L’informatique ne peut pas faire d’erreur !

Le “scandale de la Poste britannique” n’a pas fait grand bruit chez nous (hormis notamment dans Le Monde, dès 2021, et documenté régulièrement depuis). C’est l’histoire d’un logiciel de comptabilité et d’inventaire pour gérants de petits bureaux de Poste (le logiciel Horizon, développé par Fujitsu) qui produisait des soldes comptables incorrects qui a conduit a accuser plus de 3000 personnes de fraude, conduisant à d’innombrables drames humains : condamnations, faillites, emprisonnements, suicides… comme le résume très bien l’article de Wikipédia. La diffusion en janvier d’une série au succès spectaculaire sur les ondes britanniques sur le sujet (Mr Bates vs The Post Office) a bouleversé l’opinion et poussé jusqu’au Premier Ministre a réagir.
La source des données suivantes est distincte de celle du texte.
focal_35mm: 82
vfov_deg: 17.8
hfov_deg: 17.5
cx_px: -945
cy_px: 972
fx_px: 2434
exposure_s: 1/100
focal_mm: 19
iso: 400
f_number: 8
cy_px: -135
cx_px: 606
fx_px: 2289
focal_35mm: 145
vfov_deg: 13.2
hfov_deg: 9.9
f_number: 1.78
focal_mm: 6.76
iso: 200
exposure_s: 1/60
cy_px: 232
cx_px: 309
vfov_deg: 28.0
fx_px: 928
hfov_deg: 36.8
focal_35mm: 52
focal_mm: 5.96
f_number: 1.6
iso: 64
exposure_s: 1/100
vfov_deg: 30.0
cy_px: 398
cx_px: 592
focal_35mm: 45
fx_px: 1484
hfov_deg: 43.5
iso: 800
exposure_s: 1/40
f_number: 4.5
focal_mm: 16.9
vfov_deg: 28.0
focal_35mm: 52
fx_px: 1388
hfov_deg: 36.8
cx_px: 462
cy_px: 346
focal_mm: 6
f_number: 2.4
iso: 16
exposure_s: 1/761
La série Mr Bates vs. the Post Office.

Dans l’édito que la revue Nature consacre à ce scandale, le magazine souligne que l’un des problèmes qu’a rencontré la justice britannique… était que la jurisprudence considère que l’informatique ne peut pas faire d’erreur ! En Angleterre et au Pays de Galles, les tribunaux considèrent que, en droit, les ordinateurs fonctionnent correctement, sauf preuve du contraire.
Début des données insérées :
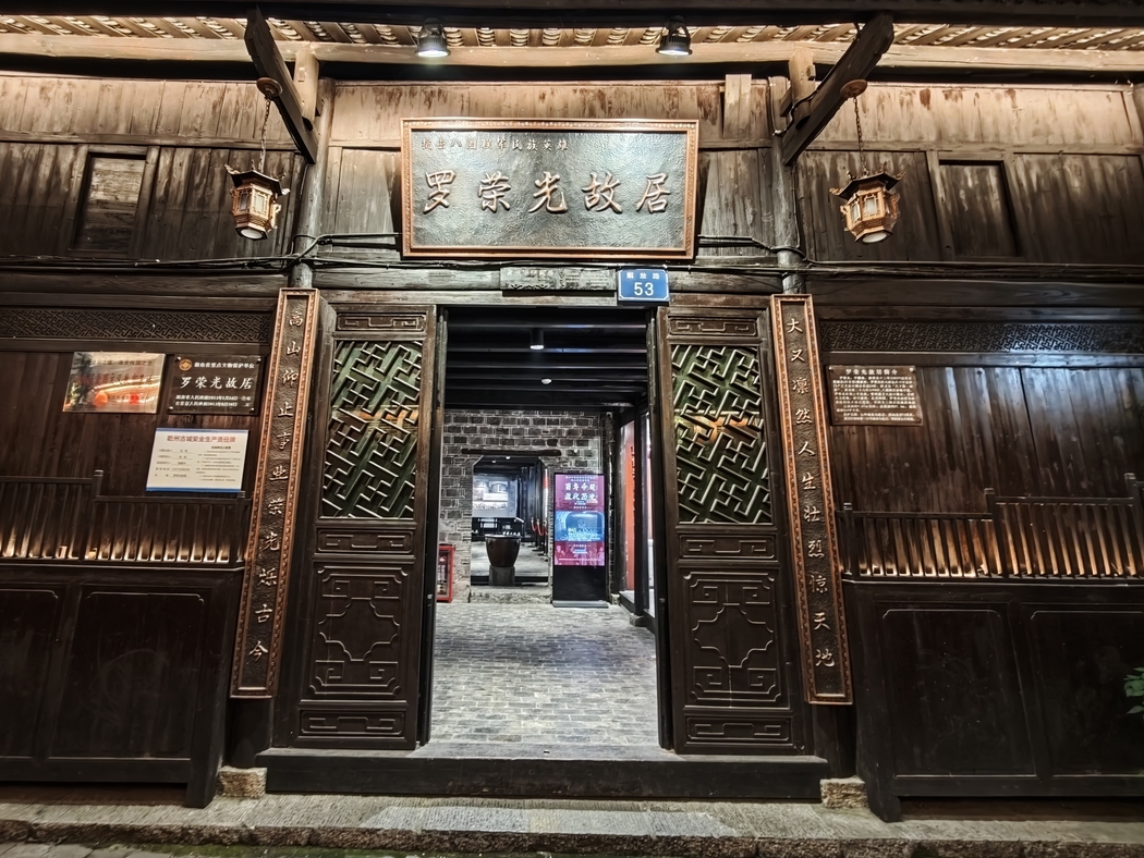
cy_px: 376
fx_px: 529
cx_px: 508
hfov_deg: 94.1
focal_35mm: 16
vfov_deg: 77.8
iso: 2000
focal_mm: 2.13
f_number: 2.2
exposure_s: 1/16.7
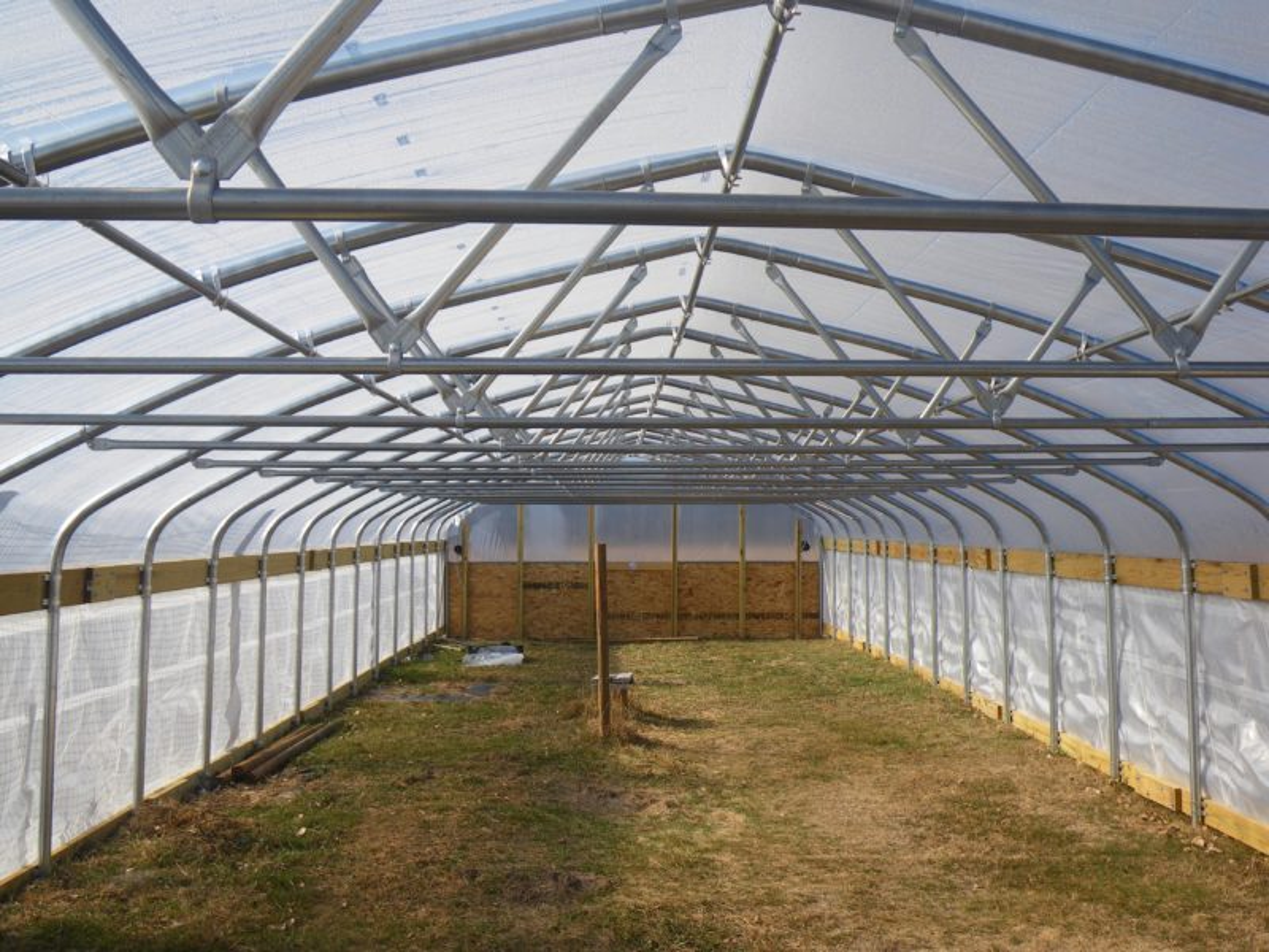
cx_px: 634
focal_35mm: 34
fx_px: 1246
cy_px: 476
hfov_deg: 54.0
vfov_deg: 41.8
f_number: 4.6
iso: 50
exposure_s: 1/250
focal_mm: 6.1
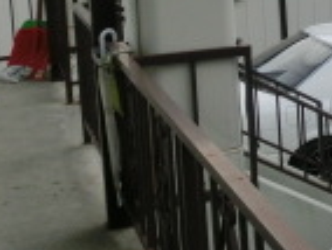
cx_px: 493
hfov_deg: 16.6
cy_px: -40
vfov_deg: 13.4
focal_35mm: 108
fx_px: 1038
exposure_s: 1/640
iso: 80
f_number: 3
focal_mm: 4.24
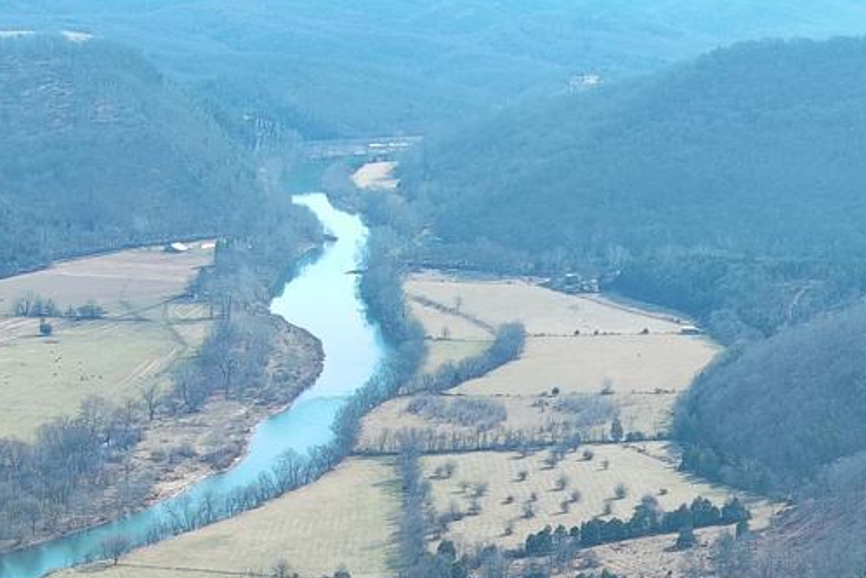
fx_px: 2863
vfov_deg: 11.3
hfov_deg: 17.1
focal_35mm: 119
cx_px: 590
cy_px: 669
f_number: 2.8
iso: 100
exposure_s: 1/446
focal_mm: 10.57
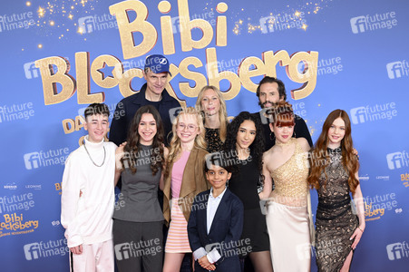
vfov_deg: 25.5
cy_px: 136
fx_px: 602
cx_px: 204
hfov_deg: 37.5
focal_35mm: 53
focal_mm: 53
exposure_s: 1/200
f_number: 5
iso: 800
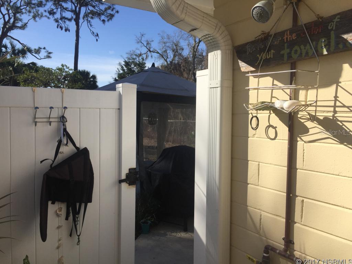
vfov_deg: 48.2
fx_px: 295
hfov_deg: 61.7
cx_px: 176
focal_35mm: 29
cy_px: 132
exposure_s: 1/2475
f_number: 2.2
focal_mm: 4.15
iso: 32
“La principale source d’injustice potentielle avec une loi qui présume que les opérations informatiques sont fondamentalement correctes est que si quelqu’un veut remettre en question ou contester les preuves informatiques… il lui incombe de produire la preuve d’une utilisation ou d’un fonctionnement inapproprié.” Or, apporter cette preuve est particulièrement difficile sans accéder au code du logiciel. Les accusés d’Horizon n’en avaient aucun moyen et il a fallu une procédure collective et opiniâtre pour qu’ils arrivent à se faire entendre par la justice et par la Poste britannique.

L’avocat britannique Paul Marshall et ses collègues estiment que la présomption de fiabilité doit être remplacée par l’exigence que les données et le code puissent être divulgués devant les tribunaux. “Si nécessaire, cette divulgation doit inclure les normes et protocoles de sécurité des informations ; les rapports d’audits de systèmes ; les preuves démontrant que les rapports d’erreurs et les modifications du système ont été gérés de manière fiable ; et les enregistrements des mesures prises pour garantir que les preuves ne soient pas falsifiées.” Si ces éléments montrent que le système est problématique, alors le juge doit pouvoir demander une inspection plus précise.

Quand ils sont mis en cause, les systèmes informatiques devraient pouvoir être inspectés par les tribunaux. Leur supposée fiabilité, comme le secret commercial, ne devraient pas être des obstacles à la vérité.

Hubert Guillaud

One thought on “L’informatique ne peut pas faire d’erreur !

  1. Et je crois que le malentendu est dû à un manque de pédagogie des informaticiens… Plutôt que de dire que l’ordinateur est une machine déterministe, qui pour une entrée A sortira toujours B, on a dit que la machine “ne se trompait pas”… Ceci dit, on trouve d’une certaine manière déjà l’idée de l’infaillibilité dans la première nouvelle portant mettant en scène une forme d’IA, “l’Homme le plus doué du monde”, par Edward Page Mitchell (1879).